Overkill for one tool and one model. Worth it the minute you’re running four tools, two local models, and want real observability.
The Hashcenter perspective
Stand back and look at what just happened.
Your Hashcenter started as a box that ran inference. One integration in, it became the voice of your home. Two integrations in, it became the second brain that reads your notes. Three integrations in, it was autocompleting your code. Four in, it was in your pocket.
That box isn’t just a GPU hosting an LLM any more. It’s the center of your digital life. Your home speaks to it. Your notes sit next to it. Your code asks it questions. Your phone is a thin client to it. Every subscription you paid for that capability — each one bought a piece of this, sold to you at a recurring markup, conditional on a cloud provider’s continued interest in serving you.
You can cancel the subscription now. It has a real dollar value and you can see it clearly on the next bill. What you gained has a different value that doesn’t show up on any invoice: sovereignty over your intelligence stack. One more layer decentralized.
And if you did the heating-with-inference trick, the whole setup is also warming your house. Your Hashcenter heats your building and runs your cognitive stack. The electricity bill is one bill. The value stack is layered. That’s the pleb’s arbitrage.

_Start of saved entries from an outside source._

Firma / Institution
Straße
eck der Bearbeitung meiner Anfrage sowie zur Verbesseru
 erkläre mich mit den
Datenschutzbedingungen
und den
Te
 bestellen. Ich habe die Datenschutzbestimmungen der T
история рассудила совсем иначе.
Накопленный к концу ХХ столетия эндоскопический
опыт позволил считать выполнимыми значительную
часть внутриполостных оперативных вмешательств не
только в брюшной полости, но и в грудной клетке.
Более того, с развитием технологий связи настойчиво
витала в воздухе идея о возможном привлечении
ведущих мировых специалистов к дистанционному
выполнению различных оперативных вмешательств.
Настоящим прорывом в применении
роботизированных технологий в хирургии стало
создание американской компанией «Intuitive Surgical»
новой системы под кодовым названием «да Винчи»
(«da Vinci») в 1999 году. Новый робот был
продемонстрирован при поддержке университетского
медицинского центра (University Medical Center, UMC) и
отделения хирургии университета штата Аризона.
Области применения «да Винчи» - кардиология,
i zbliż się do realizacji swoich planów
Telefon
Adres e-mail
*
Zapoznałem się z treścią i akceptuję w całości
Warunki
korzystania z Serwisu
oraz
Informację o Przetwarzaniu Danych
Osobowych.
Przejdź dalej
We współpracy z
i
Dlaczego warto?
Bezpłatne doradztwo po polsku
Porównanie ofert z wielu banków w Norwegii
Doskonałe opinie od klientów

If you’re still planning the hardware, the S19-to-AI-Hashcenter path is the cheapest on-ramp. If you’re comparing runtimes, we wrote up LM Studio vs Ollama vs llama.cpp. If you’re wondering why Q4_K_M keeps appearing in model names, see the quantization explainer.
Closing
Local LLM. OpenAI-compatible API. A whole generation of tools that were written to speak that API. That’s the stack. Every integration in this post is the same shape — change the base URL, type ollama into the API key field, pick a model. Once you’ve done it twice it stops feeling like a hack and starts feeling like the default way software should be wired.

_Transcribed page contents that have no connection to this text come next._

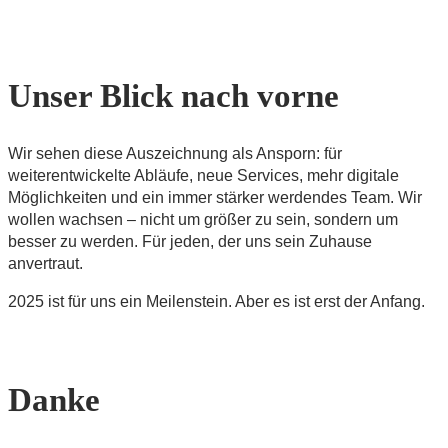
Unser Blick nach vorne
Wir sehen diese Auszeichnung als Ansporn: für
weiterentwickelte Abläufe, neue Services, mehr digitale
Möglichkeiten und ein immer stärker werdendes Team. Wir
wollen wachsen – nicht um größer zu sein, sondern um
besser zu werden. Für jeden, der uns sein Zuhause
anvertraut.
2025 ist für uns ein Meilenstein. Aber es ist erst der Anfang.
Danke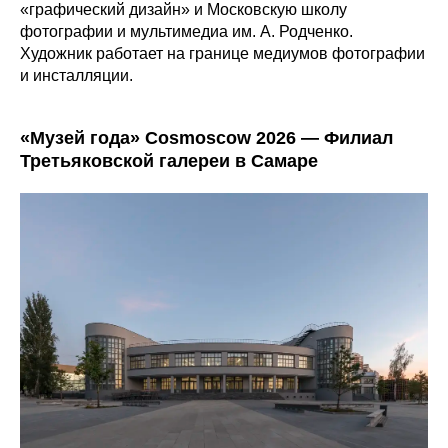
«графический дизайн» и Московскую школу
фотографии и мультимедиа им. А. Родченко.
Художник работает на границе медиумов фотографии
и инсталляции.
«Музей года» Cosmoscow 2026 — Филиал
Третьяковской галереи в Самаре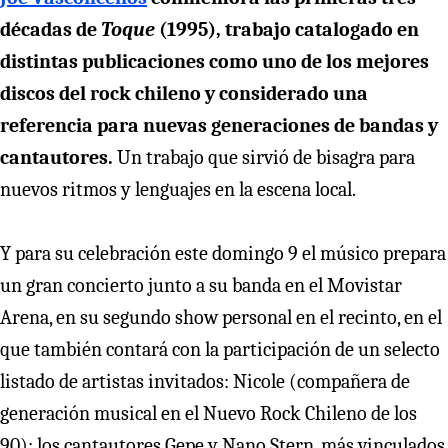
décadas de
Toque
(1995), trabajo catalogado en
distintas publicaciones como uno de los mejores
discos del rock chileno y considerado una
referencia para nuevas generaciones de bandas y
cantautores.
Un trabajo que sirvió de bisagra para
nuevos ritmos y lenguajes en la escena local.
Y para su celebración este domingo 9 el músico prepara
un gran concierto junto a su banda en el Movistar
Arena, en su segundo show personal en el recinto, en el
que también contará con la participación de un selecto
listado de artistas invitados: Nicole (compañera de
generación musical en el Nuevo Rock Chileno de los
90); los cantautores Gepe y Nano Stern, más vinculados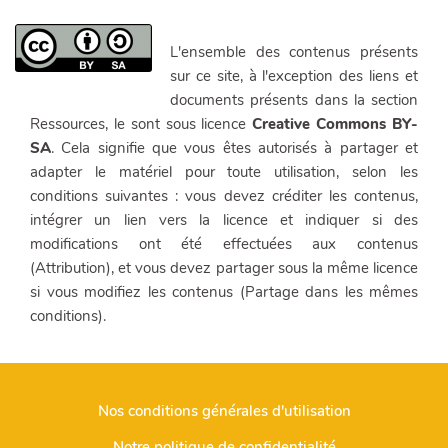
L'ensemble des contenus présents
sur ce site, à l'exception des liens et
documents présents dans la section
Ressources, le sont sous licence
Creative Commons BY-
SA
. Cela signifie que vous êtes autorisés à partager et
adapter le matériel pour toute utilisation, selon les
conditions suivantes : vous devez créditer les contenus,
intégrer un lien vers la licence et indiquer si des
modifications ont été effectuées aux contenus
(Attribution), et vous devez partager sous la même licence
si vous modifiez les contenus (Partage dans les mêmes
conditions).
Nos conditions générales d'utilisation
Notre politique de confidentialité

You now have a daily driver AI stack that depends on zero third-party services. Your voice commands, your notes, your code, your phone prompts — all routed through a machine you own, in a building you’re standing in. That’s what owning your intelligence looks like. One more layer decentralized.
Further reading: the Sovereign AI for Bitcoiners Manifesto for the why; the Pleb’s Guide to Self-Hosted AI for the map of everything.
Cancel the subscription. Keep the capabilities. Welcome home.